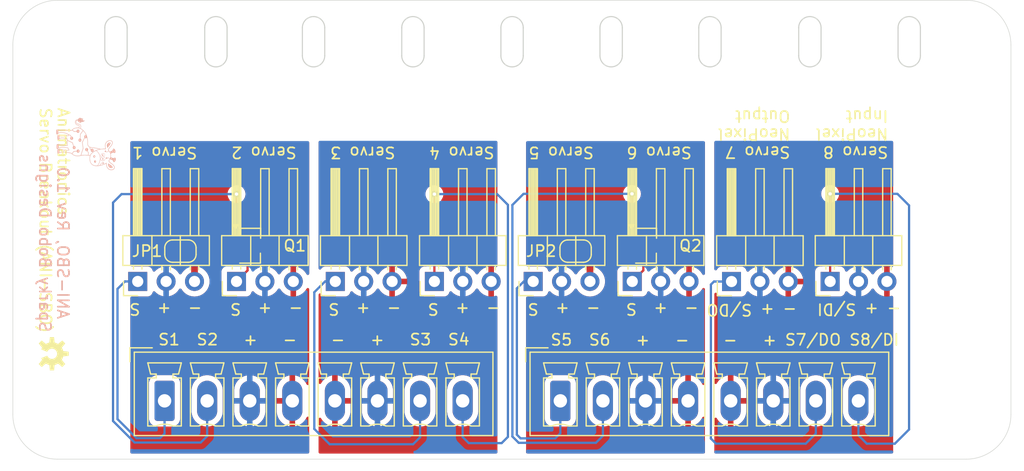
<source format=kicad_pcb>
(kicad_pcb
	(version 20240108)
	(generator "pcbnew")
	(generator_version "8.0")
	(general
		(thickness 1.6)
		(legacy_teardrops no)
	)
	(paper "A4")
	(title_block
		(title "Animatronics - Servo Breakout (ANI-SBO)")
		(date "2025-02-09")
		(rev "1.0")
		(company "Sparky Bobo Designs")
		(comment 2 "Designed by: SparkyBobo")
		(comment 3 "https://creativecommons.org/licenses/by-sa/4.0/")
		(comment 4 "Released under the Creative Commons Attribution Share-Alike 4.0 License")
	)
	(layers
		(0 "F.Cu" signal)
		(31 "B.Cu" signal)
		(32 "B.Adhes" user "B.Adhesive")
		(33 "F.Adhes" user "F.Adhesive")
		(34 "B.Paste" user)
		(35 "F.Paste" user)
		(36 "B.SilkS" user "B.Silkscreen")
		(37 "F.SilkS" user "F.Silkscreen")
		(38 "B.Mask" user)
		(39 "F.Mask" user)
		(40 "Dwgs.User" user "User.Drawings")
		(41 "Cmts.User" user "User.Comments")
		(42 "Eco1.User" user "User.Eco1")
		(43 "Eco2.User" user "User.Eco2")
		(44 "Edge.Cuts" user)
		(45 "Margin" user)
		(46 "B.CrtYd" user "B.Courtyard")
		(47 "F.CrtYd" user "F.Courtyard")
		(48 "B.Fab" user)
		(49 "F.Fab" user)
		(50 "User.1" user)
		(51 "User.2" user)
		(52 "User.3" user)
		(53 "User.4" user)
		(54 "User.5" user)
		(55 "User.6" user)
		(56 "User.7" user)
		(57 "User.8" user)
		(58 "User.9" user)
	)
	(setup
		(pad_to_mask_clearance 0)
		(allow_soldermask_bridges_in_footprints no)
		(pcbplotparams
			(layerselection 0x00010fc_ffffffff)
			(plot_on_all_layers_selection 0x0000000_00000000)
			(disableapertmacros no)
			(usegerberextensions yes)
			(usegerberattributes no)
			(usegerberadvancedattributes no)
			(creategerberjobfile no)
			(dashed_line_dash_ratio 12.000000)
			(dashed_line_gap_ratio 3.000000)
			(svgprecision 4)
			(plotframeref no)
			(viasonmask no)
			(mode 1)
			(useauxorigin no)
			(hpglpennumber 1)
			(hpglpenspeed 20)
			(hpglpendiameter 15.000000)
			(pdf_front_fp_property_popups yes)
			(pdf_back_fp_property_popups yes)
			(dxfpolygonmode yes)
			(dxfimperialunits yes)
			(dxfusepcbnewfont yes)
			(psnegative no)
			(psa4output no)
			(plotreference yes)
			(plotvalue no)
			(plotfptext yes)
			(plotinvisibletext no)
			(sketchpadsonfab no)
			(subtractmaskfromsilk yes)
			(outputformat 1)
			(mirror no)
			(drillshape 0)
			(scaleselection 1)
			(outputdirectory "grb")
		)
	)
	(net 0 "")
	(net 1 "Net-(J1-Pin_2)")
	(net 2 "Net-(J1-Pin_1)")
	(net 3 "Net-(J1-Pin_3)")
	(net 4 "Net-(J2-Pin_3)")
	(net 5 "Net-(J2-Pin_1)")
	(net 6 "Net-(J2-Pin_4)")
	(net 7 "Net-(J2-Pin_5)")
	(net 8 "Net-(J2-Pin_2)")
	(net 9 "Net-(J1-Pin_4)")
	(net 10 "Net-(J1-Pin_5)")
	(net 11 "Net-(J1-Pin_8)")
	(net 12 "Net-(J1-Pin_7)")
	(net 13 "Net-(J1-Pin_6)")
	(net 14 "Net-(J2-Pin_6)")
	(net 15 "Net-(J2-Pin_8)")
	(net 16 "Net-(J2-Pin_7)")
	(net 17 "Net-(JP1-A)")
	(net 18 "Net-(JP2-A)")
	(footprint "Package_TO_SOT_SMD:TSOT-23_HandSoldering" (layer "F.Cu") (at 140.1064 94.1832))
	(footprint "Connector_PinHeader_2.54mm:PinHeader_1x03_P2.54mm_Horizontal" (layer "F.Cu") (at 192.024 97.3836 90))
	(footprint "Connector_Phoenix_MC:PhoenixContact_MCV_1,5_8-G-3.81_1x08_P3.81mm_Vertical" (layer "F.Cu") (at 132.4752 108.077))
	(footprint "Package_TO_SOT_SMD:TSOT-23_HandSoldering" (layer "F.Cu") (at 175.5312 94.1832))
	(footprint "Connector_PinHeader_2.54mm:PinHeader_1x03_P2.54mm_Horizontal" (layer "F.Cu") (at 183.1998 97.3898 90))
	(footprint "Connector_PinHeader_2.54mm:PinHeader_1x03_P2.54mm_Horizontal" (layer "F.Cu") (at 156.6164 97.3836 90))
	(footprint "MountingHole:MountingHole_3.2mm_M3" (layer "F.Cu") (at 204.2 76.2))
	(footprint "MountingHole:MountingHole_3.2mm_M3" (layer "F.Cu") (at 122.9 109.3))
	(footprint "Connector_PinHeader_2.54mm:PinHeader_1x03_P2.54mm_Horizontal" (layer "F.Cu") (at 147.7518 97.3836 90))
	(footprint "MountingHole:MountingHole_3.2mm_M3" (layer "F.Cu") (at 122.9 76.2))
	(footprint "MountingHole:MountingHole_3.2mm_M3" (layer "F.Cu") (at 204.231399 109.3012))
	(footprint "footprints:OSHW-LOGO-S" (layer "F.Cu") (at 122.40133 103.8606 -90))
	(footprint "Jumper:SolderJumper-2_P1.3mm_Bridged2Bar_RoundedPad1.0x1.5mm" (layer "F.Cu") (at 169.2506 94.6658 180))
	(footprint "Connector_Phoenix_MC:PhoenixContact_MCV_1,5_8-G-3.81_1x08_P3.81mm_Vertical" (layer "F.Cu") (at 167.8848 108.077))
	(footprint "Connector_PinHeader_2.54mm:PinHeader_1x03_P2.54mm_Horizontal" (layer "F.Cu") (at 138.9126 97.3836 90))
	(footprint "Connector_PinHeader_2.54mm:PinHeader_1x03_P2.54mm_Horizontal" (layer "F.Cu") (at 165.4556 97.3836 90))
	(footprint "Connector_PinHeader_2.54mm:PinHeader_1x03_P2.54mm_Horizontal" (layer "F.Cu") (at 174.3202 97.3836 90))
	(footprint "Connector_PinHeader_2.54mm:PinHeader_1x03_P2.54mm_Horizontal" (layer "F.Cu") (at 130.0734 97.3836 90))
	(footprint "Jumper:SolderJumper-2_P1.3mm_Bridged2Bar_RoundedPad1.0x1.5mm" (layer "F.Cu") (at 133.8938 94.6658 180))
	(footprint "footprints:logo_cr_5x5"
		(locked yes)
		(layer "B.Cu")
		(uuid "d1cda1b2-5bfd-4295-8c19-4556443237ab")
		(at 125.4506 85.0646 90)
		(property "Reference" "G***"
			(at 0 0 90)
			(layer "B.SilkS")
			(hide yes)
			(uuid "35d17c9f-499a-4c54-8b5f-333522a418ab")
			(effects
				(font
					(size 1.524 1.524)
					(thickness 0.3)
				)
				(justify mirror)
			)
		)
		(property "Value" "LOGO"
			(at 0.75 0 90)
			(layer "B.SilkS")
			(hide yes)
			(uuid "2981a510-dc04-4363-b2a8-1e41f5ae679c")
			(effects
				(font
					(size 1.524 1.524)
					(thickness 0.3)
				)
				(justify mirror)
			)
		)
		(property "Footprint" "footprints:logo_cr_5x5"
			(at 0 0 90)
			(layer "B.Fab")
			(hide yes)
			(uuid "a64cf20f-c376-4a6f-bb2c-406800809d5c")
			(effects
				(font
					(size 1.27 1.27)
					(thickness 0.15)
				)
				(justify mirror)
			)
		)
		(property "Datasheet" ""
			(at 0 0 90)
			(layer "B.Fab")
			(hide yes)
			(uuid "7cd243c1-bc34-4f15-8d5a-5b344c0f4fbc")
			(effects
				(font
					(size 1.27 1.27)
					(thickness 0.15)
				)
				(justify mirror)
			)
		)
		(property "Description" ""
			(at 0 0 90)
			(layer "B.Fab")
			(hide yes)
			(uuid "9929e8b2-cdee-442a-9f35-ba129b82f8f2")
			(effects
				(font
					(size 1.27 1.27)
					(thickness 0.15)
				)
				(justify mirror)
			)
		)
		(attr through_hole)
		(fp_poly
			(pts
				(xy -1.00174 1.539357) (xy -0.989414 1.537163) (xy -0.979007 1.533269) (xy -0.970707 1.528099) (xy -0.963328 1.521274)
				(xy -0.957047 1.513208) (xy -0.952043 1.504317) (xy -0.948493 1.495016) (xy -0.946575 1.485721)
				(xy -0.946466 1.476845) (xy -0.948343 1.468805) (xy -0.949974 1.465415) (xy -0.954322 1.458612)
				(xy -0.959282 1.451955) (xy -0.964312 1.446104) (xy -0.968868 1.44172) (xy -0.970367 1.440573) (xy -0.974356 1.438297)
				(xy -0.97962 1.435917) (xy -0.983808 1.434363) (xy -0.988679 1.432624) (xy -0.992874 1.430882) (xy -0.995213 1.429673)
				(xy -0.99774 1.428921) (xy -1.002232 1.42839) (xy -1.00799 1.428093) (xy -1.014313 1.428043) (xy -1.020501 1.428252)
				(xy -1.025855 1.428732) (xy -1.028031 1.429084) (xy -1.031464 1.430347) (xy -1.036535 1.432969)
				(xy -1.04277 1.436672) (xy -1.049693 1.441179) (xy -1.054614 1.444606) (xy -1.062953 1.452065) (xy -1.069053 1.460707)
				(xy -1.072895 1.470226) (xy -1.074463 1.480319) (xy -1.073739 1.490683) (xy -1.070706 1.501014)
				(xy -1.065348 1.511008) (xy -1.058808 1.519166) (xy -1.049541 1.527087) (xy -1.038739 1.533149)
				(xy -1.026864 1.537269) (xy -1.014377 1.539365) (xy -1.00174 1.539357)
			)
			(stroke
				(width 0.01)
				(type solid)
			)
			(fill solid)
			(layer "B.SilkS")
			(uuid "d5bdf109-d819-4329-b4d7-d84869132257")
		)
		(fp_poly
			(pts
				(xy -1.323432 1.556563) (xy -1.312242 1.552681) (xy -1.302317 1.546749) (xy -1.295426 1.540485)
				(xy -1.28838 1.531464) (xy -1.283038 1.521874) (xy -1.279496 1.512112) (xy -1.277853 1.502572) (xy -1.278206 1.493651)
				(xy -1.280653 1.485744) (xy -1.28151 1.484131) (xy -1.285859 1.477328) (xy -1.290819 1.470671) (xy -1.295849 1.46482)
				(xy -1.300405 1.460435) (xy -1.301904 1.459288) (xy -1.305893 1.457013) (xy -1.311157 1.454633)
				(xy -1.315345 1.453079) (xy -1.320216 1.451339) (xy -1.324411 1.449598) (xy -1.32675 1.448389) (xy -1.329277 1.447636)
				(xy -1.333769 1.447106) (xy -1.339527 1.446809) (xy -1.34585 1.446759) (xy -1.352038 1.446967) (xy -1.357392 1.447448)
				(xy -1.359568 1.4478) (xy -1.363001 1.449063) (xy -1.368072 1.451685) (xy -1.374307 1.455388) (xy -1.38123 1.459895)
				(xy -1.386151 1.463322) (xy -1.394426 1.470672) (xy -1.400432 1.479033) (xy -1.404245 1.488128)
				(xy -1.405939 1.497678) (xy -1.40559 1.507408) (xy -1.403272 1.51704) (xy -1.39906 1.526299) (xy -1.39303 1.534905)
				(xy -1.385256 1.542584) (xy -1.375813 1.549057) (xy -1.364776 1.554048) (xy -1.361284 1.55518) (xy -1.348284 1.557887)
				(xy -1.335556 1.558324) (xy -1.323432 1.556563)
			)
			(stroke
				(width 0.01)
				(type solid)
			)
			(fill solid)
			(layer "B.SilkS")
			(uuid "375a56dc-e8df-4b26-8dcb-d3273e7ad89f")
		)
		(fp_poly
			(pts
				(xy -1.119396 0.825578) (xy -1.109855 0.824982) (xy -1.101195 0.8239) (xy -1.094474 0.822443) (xy -1.078448 0.816602)
				(xy -1.06405 0.808691) (xy -1.051169 0.798627) (xy -1.039693 0.786326) (xy -1.031804 0.775369) (xy -1.024785 0.763009)
				(xy -1.019881 0.751016) (xy -1.017166 0.739644) (xy -1.016711 0.729143) (xy -1.017301 0.724569)
				(xy -1.020595 0.714093) (xy -1.02628 0.70375) (xy -1.03408 0.693798) (xy -1.043714 0.684496) (xy -1.054905 0.676104)
				(xy -1.067374 0.668881) (xy -1.080842 0.663086) (xy -1.084847 0.661724) (xy -1.091355 0.660217)
				(xy -1.099914 0.659095) (xy -1.109925 0.658385) (xy -1.120787 0.658113) (xy -1.131903 0.658307)
				(xy -1.142674 0.658995) (xy -1.143487 0.65907) (xy -1.157876 0.660962) (xy -1.170259 0.663814) (xy -1.181199 0.667844)
				(xy -1.191261 0.673273) (xy -1.201007 0.680319) (xy -1.203557 0.682442) (xy -1.213383 0.691638)
				(xy -1.220741 0.700512) (xy -1.225677 0.709338) (xy -1.228234 0.718392) (xy -1.228458 0.727949)
				(xy -1.226394 0.738284) (xy -1.222085 0.749674) (xy -1.216324 0.761055) (xy -1.206474 0.77735) (xy -1.196242 0.791407)
				(xy -1.185748 0.803075) (xy -1.176421 0.811226) (xy -1.171586 0.814332) (xy -1.165078 0.817714)
				(xy -1.157799 0.82093) (xy -1.152358 0.822976) (xy -1.1463 0.824388) (xy -1.13832 0.825288) (xy -1.129118 0.825682)
				(xy -1.119396 0.825578)
			)
			(stroke
				(width 0.01)
				(type solid)
			)
			(fill solid)
			(layer "B.SilkS")
			(uuid "28214f79-5ebc-4ba2-bf4d-f0abe8b8fffa")
		)
		(fp_poly
			(pts
				(xy -1.569432 0.894624) (xy -1.561093 0.893887) (xy -1.554333 0.892559) (xy -1.554079 0.892484)
				(xy -1.540331 0.887064) (xy -1.527229 0.879326) (xy -1.51519 0.86962) (xy -1.504626 0.85829) (xy -1.495953 0.845685)
				(xy -1.494053 0.842231) (xy -1.489045 0.831338) (xy -1.485676 0.82065) (xy -1.483689 0.809182) (xy -1.482951 0.799432)
				(xy -1.483106 0.785025) (xy -1.484968 0.772584) (xy -1.488614 0.761961) (xy -1.494116 0.753006)
				(xy -1.501549 0.745569) (xy -1.510989 0.7395) (xy -1.513379 0.738316) (xy -1.530005 0.731798) (xy -1.547634 0.727351)
				(xy -1.565684 0.725055) (xy -1.583576 0.724989) (xy -1.597987 0.726703) (xy -1.61367 0.730581) (xy -1.62977 0.736484)
				(xy -1.645483 0.744061) (xy -1.660004 0.752958) (xy -1.663229 0.755256) (xy -1.670435 0.761699)
				(xy -1.675921 0.769293) (xy -1.679758 0.778267) (xy -1.682018 0.788851) (xy -1.682771 0.801274)
				(xy -1.682089 0.815765) (xy -1.682076 0.815913) (xy -1.680475 0.828263) (xy -1.677926 0.838513)
				(xy -1.674191 0.84714) (xy -1.669035 0.85462) (xy -1.662222 0.861429) (xy -1.657754 0.865007) (xy -1.651747 0.868948)
				(xy -1.64378 0.873342) (xy -1.634465 0.877919) (xy -1.624418 0.882408) (xy -1.61425 0.886537) (xy -1.604575 0.890038)
				(xy -1.596008 0.892638) (xy -1.594033 0.893134) (xy -1.58689 0.894264) (xy -1.57836 0.894755) (xy -1.569432 0.894624)
			)
			(stroke
				(width 0.01)
				(type solid)
			)
			(fill solid)
			(layer "B.SilkS")
			(uuid "33fb169b-8293-4170-9ce3-8b6f6915fe63")
		)
		(fp_poly
			(pts
				(xy -2.08694 2.377093) (xy -2.077414 2.374577) (xy -2.066844 2.369829) (xy -2.055084 2.362822) (xy -2.05185 2.360652)
				(xy -2.024284 2.340686) (xy -1.998163 2.319582) (xy -1.973699 2.29755) (xy -1.9511 2.274798) (xy -1.930575 2.251537)
				(xy -1.912333 2.227974) (xy -1.898676 2.2077) (xy -1.895862 2.203081) (xy -1.892099 2.196721) (xy -1.887734 2.189214)
				(xy -1.883114 2.181158) (xy -1.878898 2.173705) (xy -1.861644 2.143962) (xy -1.844613 2.116619)
				(xy -1.827635 2.091433) (xy -1.810541 2.068162) (xy -1.793161 2.04656) (xy -1.780025 2.031516) (xy -1.773758 2.02
... [367520 chars truncated]
</source>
****************
> _Required work_:
How many of the lines above contain the word "SolderJumper"? Only the number should be given.

> _Response to the task_:
2